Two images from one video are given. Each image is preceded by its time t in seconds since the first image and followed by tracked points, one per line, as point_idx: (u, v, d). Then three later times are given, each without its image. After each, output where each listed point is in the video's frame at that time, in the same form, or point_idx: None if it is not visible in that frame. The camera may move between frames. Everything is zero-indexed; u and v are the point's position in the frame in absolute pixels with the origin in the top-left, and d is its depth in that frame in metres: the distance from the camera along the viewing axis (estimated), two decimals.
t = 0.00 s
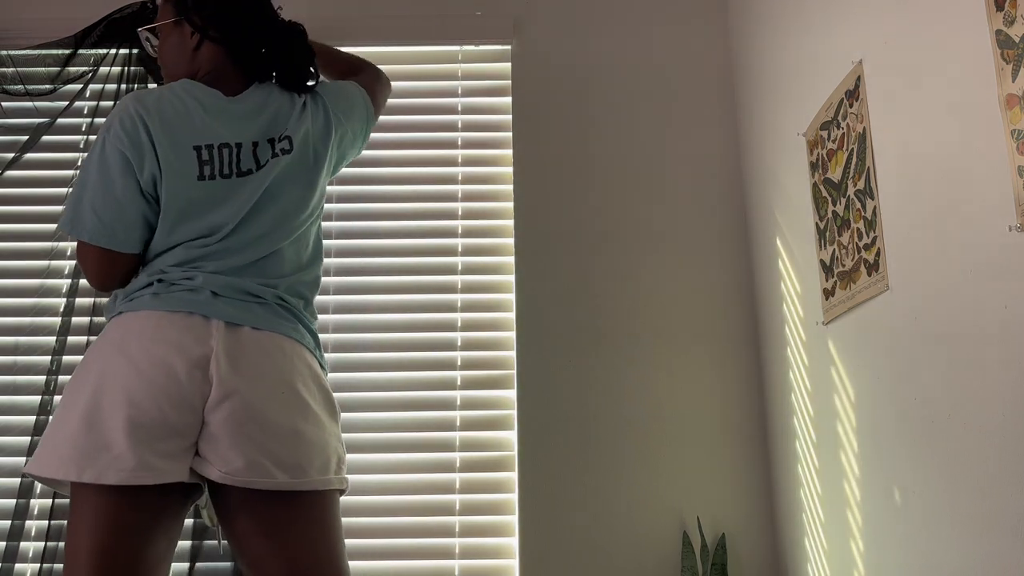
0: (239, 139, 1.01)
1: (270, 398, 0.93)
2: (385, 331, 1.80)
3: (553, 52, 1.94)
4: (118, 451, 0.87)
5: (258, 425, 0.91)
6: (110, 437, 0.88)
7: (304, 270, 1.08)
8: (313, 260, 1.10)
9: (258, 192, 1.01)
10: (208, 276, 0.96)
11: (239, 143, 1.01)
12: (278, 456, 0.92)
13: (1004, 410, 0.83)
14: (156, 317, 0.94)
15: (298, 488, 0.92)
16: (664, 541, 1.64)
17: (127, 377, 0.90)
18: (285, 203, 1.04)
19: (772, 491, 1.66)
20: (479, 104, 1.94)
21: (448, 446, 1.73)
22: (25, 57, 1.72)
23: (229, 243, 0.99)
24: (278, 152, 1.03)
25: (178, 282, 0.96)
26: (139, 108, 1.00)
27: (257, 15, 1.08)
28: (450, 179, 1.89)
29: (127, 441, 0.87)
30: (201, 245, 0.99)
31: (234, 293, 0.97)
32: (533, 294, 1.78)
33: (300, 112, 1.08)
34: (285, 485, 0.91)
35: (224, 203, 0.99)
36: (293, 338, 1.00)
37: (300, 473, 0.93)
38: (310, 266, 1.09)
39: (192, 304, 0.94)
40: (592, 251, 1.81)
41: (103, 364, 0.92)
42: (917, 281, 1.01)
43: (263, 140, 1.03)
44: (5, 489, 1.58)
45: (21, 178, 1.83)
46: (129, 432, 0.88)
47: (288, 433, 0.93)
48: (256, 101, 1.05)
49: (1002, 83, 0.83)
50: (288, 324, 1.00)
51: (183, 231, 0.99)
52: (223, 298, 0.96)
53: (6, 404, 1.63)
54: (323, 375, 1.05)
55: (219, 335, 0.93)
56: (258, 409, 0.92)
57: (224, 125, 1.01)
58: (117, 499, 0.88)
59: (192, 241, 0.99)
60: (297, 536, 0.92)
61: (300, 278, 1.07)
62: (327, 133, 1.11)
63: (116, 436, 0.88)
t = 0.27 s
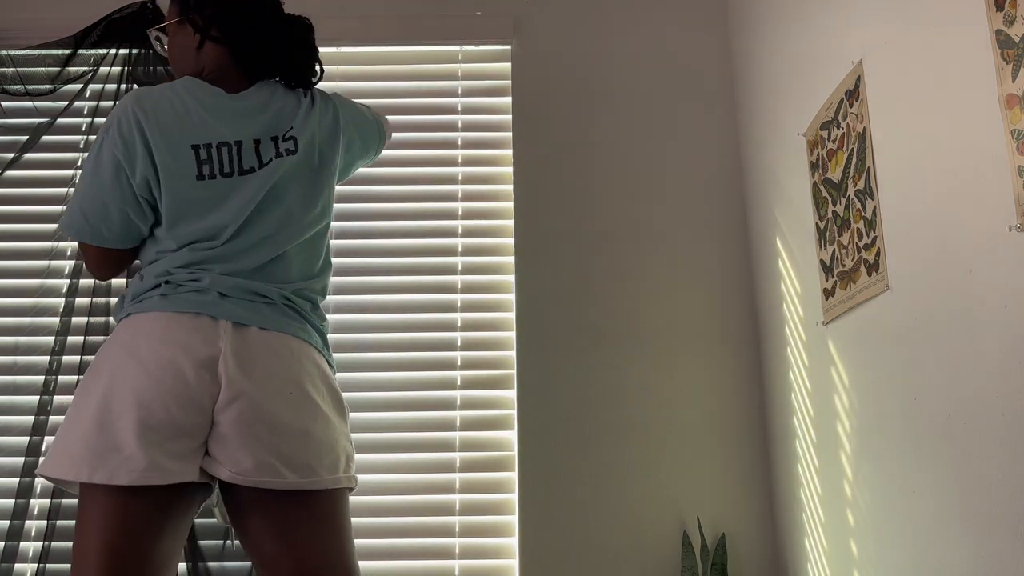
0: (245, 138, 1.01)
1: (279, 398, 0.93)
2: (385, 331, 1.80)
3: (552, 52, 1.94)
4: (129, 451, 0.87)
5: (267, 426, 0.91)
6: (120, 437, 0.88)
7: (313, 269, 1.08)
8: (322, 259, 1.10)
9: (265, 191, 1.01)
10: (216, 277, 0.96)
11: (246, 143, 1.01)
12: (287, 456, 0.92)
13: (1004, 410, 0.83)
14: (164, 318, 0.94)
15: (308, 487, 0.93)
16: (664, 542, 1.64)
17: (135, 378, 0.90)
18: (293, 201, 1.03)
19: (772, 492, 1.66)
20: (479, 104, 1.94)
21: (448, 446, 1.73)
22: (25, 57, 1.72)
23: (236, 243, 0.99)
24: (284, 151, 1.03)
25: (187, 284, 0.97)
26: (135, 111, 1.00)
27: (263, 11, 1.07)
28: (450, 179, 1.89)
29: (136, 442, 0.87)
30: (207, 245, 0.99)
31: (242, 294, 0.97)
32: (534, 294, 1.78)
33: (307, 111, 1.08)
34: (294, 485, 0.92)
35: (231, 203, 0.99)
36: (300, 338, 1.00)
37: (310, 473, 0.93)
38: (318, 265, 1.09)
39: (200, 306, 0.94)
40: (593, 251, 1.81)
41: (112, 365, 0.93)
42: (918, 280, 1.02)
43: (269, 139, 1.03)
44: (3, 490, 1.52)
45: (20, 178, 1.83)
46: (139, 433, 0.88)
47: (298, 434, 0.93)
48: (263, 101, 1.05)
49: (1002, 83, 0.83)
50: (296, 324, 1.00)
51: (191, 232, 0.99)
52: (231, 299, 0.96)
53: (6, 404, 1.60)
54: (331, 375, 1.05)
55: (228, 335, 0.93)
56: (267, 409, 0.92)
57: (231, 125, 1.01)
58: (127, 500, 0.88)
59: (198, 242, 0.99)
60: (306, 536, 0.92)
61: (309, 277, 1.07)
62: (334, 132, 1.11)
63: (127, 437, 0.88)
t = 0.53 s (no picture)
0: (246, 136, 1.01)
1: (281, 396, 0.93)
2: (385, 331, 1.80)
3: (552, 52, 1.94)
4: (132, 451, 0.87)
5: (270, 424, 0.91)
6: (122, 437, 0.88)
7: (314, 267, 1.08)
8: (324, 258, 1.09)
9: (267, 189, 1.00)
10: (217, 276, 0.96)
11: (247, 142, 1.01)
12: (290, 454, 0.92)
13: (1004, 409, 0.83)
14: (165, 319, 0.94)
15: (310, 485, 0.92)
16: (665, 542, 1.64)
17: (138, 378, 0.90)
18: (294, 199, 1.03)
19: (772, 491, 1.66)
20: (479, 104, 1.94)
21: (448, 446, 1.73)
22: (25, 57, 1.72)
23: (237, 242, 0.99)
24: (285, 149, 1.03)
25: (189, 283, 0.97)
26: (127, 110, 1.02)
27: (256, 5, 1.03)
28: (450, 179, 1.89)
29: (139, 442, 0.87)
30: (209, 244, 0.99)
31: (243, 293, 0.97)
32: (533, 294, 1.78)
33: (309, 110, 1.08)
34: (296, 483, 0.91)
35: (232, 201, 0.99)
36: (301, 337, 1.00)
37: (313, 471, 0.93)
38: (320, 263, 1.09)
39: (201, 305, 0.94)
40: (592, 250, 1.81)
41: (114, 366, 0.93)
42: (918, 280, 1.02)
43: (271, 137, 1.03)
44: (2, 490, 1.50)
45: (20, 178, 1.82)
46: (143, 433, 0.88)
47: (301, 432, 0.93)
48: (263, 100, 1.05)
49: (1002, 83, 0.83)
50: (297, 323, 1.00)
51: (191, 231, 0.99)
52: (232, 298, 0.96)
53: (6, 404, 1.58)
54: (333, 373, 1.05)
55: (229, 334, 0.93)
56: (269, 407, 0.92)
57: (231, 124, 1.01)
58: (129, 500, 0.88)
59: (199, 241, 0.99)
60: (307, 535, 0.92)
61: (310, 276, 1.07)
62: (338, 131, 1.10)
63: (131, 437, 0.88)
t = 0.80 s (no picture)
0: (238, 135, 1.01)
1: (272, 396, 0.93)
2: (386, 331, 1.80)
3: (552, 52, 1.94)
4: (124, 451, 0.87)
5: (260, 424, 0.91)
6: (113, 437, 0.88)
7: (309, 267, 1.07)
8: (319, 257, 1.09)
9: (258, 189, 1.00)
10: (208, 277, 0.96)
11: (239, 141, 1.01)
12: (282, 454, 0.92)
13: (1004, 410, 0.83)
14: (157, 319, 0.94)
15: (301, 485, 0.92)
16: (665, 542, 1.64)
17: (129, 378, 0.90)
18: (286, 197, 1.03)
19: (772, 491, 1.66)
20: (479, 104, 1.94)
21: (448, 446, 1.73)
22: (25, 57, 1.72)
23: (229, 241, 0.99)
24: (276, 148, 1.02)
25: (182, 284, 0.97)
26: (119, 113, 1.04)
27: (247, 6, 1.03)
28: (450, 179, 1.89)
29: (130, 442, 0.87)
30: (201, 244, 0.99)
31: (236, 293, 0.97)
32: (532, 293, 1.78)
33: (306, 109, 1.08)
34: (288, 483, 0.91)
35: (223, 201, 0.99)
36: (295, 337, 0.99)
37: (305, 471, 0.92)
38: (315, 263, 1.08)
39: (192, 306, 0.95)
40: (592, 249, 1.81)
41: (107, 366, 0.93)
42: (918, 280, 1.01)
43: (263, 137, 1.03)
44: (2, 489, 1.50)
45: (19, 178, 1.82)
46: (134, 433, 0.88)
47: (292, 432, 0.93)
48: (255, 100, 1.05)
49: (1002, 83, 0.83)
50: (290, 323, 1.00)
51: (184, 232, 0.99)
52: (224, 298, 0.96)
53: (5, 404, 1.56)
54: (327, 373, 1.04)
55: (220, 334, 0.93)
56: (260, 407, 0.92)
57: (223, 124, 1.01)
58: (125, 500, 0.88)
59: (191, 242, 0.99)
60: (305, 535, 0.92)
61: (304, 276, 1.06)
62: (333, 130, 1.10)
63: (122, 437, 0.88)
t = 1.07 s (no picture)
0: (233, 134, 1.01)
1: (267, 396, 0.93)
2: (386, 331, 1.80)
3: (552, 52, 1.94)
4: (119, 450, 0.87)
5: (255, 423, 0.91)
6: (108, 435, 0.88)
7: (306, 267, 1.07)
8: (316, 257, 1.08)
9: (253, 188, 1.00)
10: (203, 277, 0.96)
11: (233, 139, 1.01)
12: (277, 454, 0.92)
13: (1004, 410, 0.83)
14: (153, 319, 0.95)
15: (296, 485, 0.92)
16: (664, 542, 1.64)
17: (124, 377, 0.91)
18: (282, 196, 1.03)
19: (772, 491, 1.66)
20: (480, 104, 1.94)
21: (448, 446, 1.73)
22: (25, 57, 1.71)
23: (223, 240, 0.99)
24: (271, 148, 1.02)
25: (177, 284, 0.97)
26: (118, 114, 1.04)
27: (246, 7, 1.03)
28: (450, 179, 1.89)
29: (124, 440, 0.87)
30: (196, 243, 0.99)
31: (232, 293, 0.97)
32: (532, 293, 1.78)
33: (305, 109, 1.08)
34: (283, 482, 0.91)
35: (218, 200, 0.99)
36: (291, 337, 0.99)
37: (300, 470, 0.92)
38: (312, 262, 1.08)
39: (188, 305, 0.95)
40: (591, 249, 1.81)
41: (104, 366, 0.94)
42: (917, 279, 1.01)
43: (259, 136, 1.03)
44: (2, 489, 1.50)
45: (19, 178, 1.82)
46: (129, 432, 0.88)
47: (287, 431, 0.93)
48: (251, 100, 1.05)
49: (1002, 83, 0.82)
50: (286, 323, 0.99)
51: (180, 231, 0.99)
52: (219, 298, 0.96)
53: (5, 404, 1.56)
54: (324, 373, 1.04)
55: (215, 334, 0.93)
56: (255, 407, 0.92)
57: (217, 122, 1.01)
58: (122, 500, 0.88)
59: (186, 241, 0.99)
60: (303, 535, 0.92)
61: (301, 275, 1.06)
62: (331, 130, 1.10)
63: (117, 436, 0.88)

————————

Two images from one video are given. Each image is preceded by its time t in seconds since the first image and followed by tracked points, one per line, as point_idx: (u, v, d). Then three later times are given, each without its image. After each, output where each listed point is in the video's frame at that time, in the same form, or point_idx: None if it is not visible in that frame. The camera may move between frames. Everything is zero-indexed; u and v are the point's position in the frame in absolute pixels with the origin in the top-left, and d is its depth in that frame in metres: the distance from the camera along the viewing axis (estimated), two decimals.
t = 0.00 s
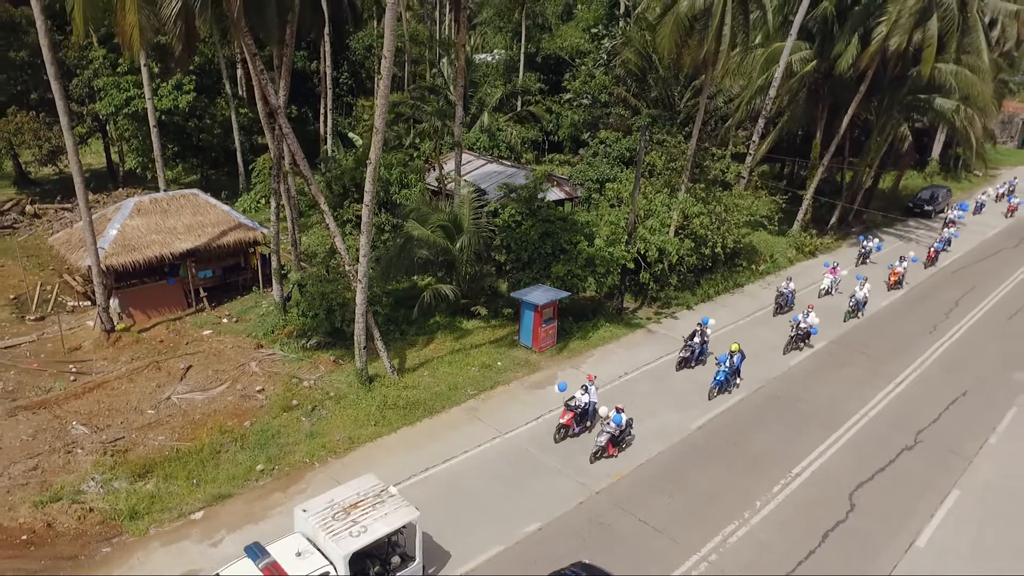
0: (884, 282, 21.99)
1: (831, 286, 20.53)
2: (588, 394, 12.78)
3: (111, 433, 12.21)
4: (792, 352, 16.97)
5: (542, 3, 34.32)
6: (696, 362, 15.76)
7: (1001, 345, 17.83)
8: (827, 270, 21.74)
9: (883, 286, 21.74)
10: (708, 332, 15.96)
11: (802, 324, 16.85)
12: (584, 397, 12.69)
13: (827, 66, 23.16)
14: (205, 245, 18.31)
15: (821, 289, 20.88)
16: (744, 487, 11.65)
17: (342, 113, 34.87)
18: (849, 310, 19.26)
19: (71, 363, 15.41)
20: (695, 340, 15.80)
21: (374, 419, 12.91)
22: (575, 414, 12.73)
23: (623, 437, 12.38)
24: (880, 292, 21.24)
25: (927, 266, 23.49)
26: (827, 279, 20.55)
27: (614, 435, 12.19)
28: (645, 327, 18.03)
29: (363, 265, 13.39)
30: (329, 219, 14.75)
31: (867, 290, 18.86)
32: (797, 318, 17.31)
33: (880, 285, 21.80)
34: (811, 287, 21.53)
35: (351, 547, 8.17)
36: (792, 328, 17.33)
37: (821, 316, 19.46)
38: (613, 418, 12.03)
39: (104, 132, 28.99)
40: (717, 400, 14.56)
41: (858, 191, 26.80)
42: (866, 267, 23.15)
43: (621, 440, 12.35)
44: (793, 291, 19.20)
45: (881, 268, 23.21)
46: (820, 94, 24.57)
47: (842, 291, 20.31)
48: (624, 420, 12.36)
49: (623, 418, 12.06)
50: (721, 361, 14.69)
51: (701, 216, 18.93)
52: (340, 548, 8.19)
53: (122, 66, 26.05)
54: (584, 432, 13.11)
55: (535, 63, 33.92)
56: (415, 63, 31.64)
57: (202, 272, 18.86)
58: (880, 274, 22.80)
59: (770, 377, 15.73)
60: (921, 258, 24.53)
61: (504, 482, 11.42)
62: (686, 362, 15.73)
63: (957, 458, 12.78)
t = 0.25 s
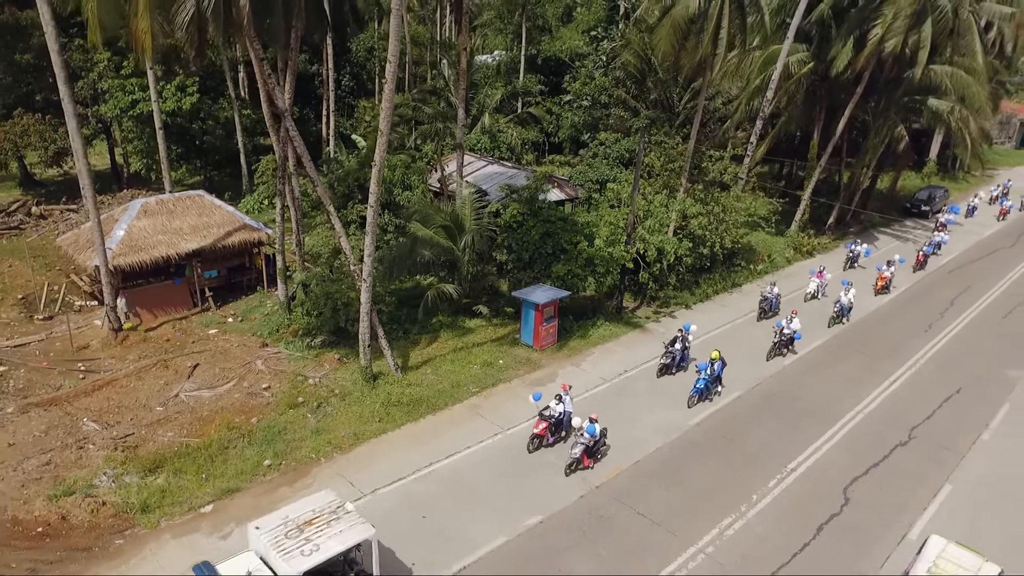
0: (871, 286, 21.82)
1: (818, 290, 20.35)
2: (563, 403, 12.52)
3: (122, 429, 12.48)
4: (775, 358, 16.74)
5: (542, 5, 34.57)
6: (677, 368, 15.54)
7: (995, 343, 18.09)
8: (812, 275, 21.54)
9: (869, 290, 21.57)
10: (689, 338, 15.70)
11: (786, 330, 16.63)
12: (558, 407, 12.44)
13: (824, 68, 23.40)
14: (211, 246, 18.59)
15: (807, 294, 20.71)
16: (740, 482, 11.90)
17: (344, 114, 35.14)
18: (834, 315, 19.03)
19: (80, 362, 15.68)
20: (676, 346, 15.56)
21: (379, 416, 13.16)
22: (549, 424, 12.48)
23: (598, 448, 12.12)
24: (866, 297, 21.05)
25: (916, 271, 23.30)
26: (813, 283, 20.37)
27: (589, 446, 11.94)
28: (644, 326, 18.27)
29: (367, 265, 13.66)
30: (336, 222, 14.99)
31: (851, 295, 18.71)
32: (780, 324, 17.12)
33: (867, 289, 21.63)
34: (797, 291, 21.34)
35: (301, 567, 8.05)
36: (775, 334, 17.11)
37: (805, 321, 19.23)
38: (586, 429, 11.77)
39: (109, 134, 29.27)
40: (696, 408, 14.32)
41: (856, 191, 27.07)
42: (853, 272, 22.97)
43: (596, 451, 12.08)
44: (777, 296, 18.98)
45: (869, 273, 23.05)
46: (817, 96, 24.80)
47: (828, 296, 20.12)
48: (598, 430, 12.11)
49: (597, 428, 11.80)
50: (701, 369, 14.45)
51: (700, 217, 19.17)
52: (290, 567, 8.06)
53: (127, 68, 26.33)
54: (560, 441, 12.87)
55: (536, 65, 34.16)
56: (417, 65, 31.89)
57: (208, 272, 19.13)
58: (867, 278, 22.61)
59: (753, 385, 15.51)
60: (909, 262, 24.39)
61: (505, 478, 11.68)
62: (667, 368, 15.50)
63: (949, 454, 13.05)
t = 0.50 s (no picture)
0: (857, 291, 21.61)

————————

EXERCISE =
The lines above starting at the one that contains "29: (127, 441, 0.87)" and ending at the one that contains "62: (327, 133, 1.11)" must be transcribed exactly, and no other lines may appear.

TASK SOLUTION =
29: (127, 441, 0.87)
30: (201, 245, 0.99)
31: (234, 293, 0.97)
32: (533, 294, 1.78)
33: (300, 112, 1.08)
34: (285, 485, 0.91)
35: (224, 203, 0.99)
36: (293, 338, 1.00)
37: (300, 473, 0.93)
38: (310, 266, 1.09)
39: (192, 304, 0.94)
40: (592, 251, 1.81)
41: (103, 364, 0.92)
42: (917, 281, 1.01)
43: (263, 140, 1.03)
44: (5, 489, 1.58)
45: (21, 178, 1.83)
46: (129, 432, 0.88)
47: (288, 433, 0.93)
48: (256, 101, 1.05)
49: (1002, 83, 0.83)
50: (288, 324, 1.00)
51: (183, 231, 0.99)
52: (223, 298, 0.96)
53: (6, 404, 1.63)
54: (323, 375, 1.05)
55: (219, 335, 0.93)
56: (258, 409, 0.92)
57: (224, 125, 1.01)
58: (117, 499, 0.88)
59: (192, 241, 0.99)
60: (297, 536, 0.92)
61: (300, 278, 1.07)
62: (327, 133, 1.11)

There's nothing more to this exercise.